**Exercise:** Return every line from the listing where the word "Hobbies" occurs.

**Input:**
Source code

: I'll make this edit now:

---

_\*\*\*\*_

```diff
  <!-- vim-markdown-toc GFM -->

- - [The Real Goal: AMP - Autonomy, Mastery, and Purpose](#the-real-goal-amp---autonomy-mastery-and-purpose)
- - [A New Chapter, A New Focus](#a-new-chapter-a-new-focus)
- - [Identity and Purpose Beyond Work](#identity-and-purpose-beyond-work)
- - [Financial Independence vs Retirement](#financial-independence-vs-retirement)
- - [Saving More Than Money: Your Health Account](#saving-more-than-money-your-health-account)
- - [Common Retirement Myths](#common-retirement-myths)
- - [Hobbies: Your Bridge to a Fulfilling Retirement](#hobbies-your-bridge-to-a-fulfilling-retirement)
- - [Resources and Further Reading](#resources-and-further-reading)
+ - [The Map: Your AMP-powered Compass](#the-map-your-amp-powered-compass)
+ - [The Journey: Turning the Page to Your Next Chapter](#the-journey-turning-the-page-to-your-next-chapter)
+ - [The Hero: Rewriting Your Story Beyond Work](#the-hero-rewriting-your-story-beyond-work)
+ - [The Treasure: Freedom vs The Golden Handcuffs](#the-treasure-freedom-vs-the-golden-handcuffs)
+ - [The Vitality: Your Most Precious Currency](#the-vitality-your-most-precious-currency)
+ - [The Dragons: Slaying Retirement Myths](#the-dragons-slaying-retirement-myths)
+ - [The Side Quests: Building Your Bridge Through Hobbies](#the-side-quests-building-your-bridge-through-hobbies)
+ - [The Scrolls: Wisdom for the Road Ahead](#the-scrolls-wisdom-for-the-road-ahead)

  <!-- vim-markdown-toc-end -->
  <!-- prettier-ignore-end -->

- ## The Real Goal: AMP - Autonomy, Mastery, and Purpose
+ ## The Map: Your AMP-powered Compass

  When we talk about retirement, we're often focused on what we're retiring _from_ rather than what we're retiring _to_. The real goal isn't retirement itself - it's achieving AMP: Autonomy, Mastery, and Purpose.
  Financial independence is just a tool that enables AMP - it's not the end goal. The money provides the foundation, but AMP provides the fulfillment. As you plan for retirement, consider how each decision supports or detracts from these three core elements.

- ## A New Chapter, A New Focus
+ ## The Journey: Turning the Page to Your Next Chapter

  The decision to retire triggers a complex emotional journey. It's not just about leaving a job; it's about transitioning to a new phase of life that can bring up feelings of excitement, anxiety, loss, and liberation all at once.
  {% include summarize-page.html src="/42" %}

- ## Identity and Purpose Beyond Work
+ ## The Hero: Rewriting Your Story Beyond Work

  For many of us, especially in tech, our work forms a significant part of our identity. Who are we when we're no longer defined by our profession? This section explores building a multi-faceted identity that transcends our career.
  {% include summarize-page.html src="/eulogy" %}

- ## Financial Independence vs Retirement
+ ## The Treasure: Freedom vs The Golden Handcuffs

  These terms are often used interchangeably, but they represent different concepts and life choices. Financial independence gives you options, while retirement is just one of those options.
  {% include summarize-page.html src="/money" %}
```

**Output for this exercise:**
- - [Hobbies: Your Bridge to a Fulfilling Retirement](#hobbies-your-bridge-to-a-fulfilling-retirement)
+ - [The Side Quests: Building Your Bridge Through Hobbies](#the-side-quests-building-your-bridge-through-hobbies)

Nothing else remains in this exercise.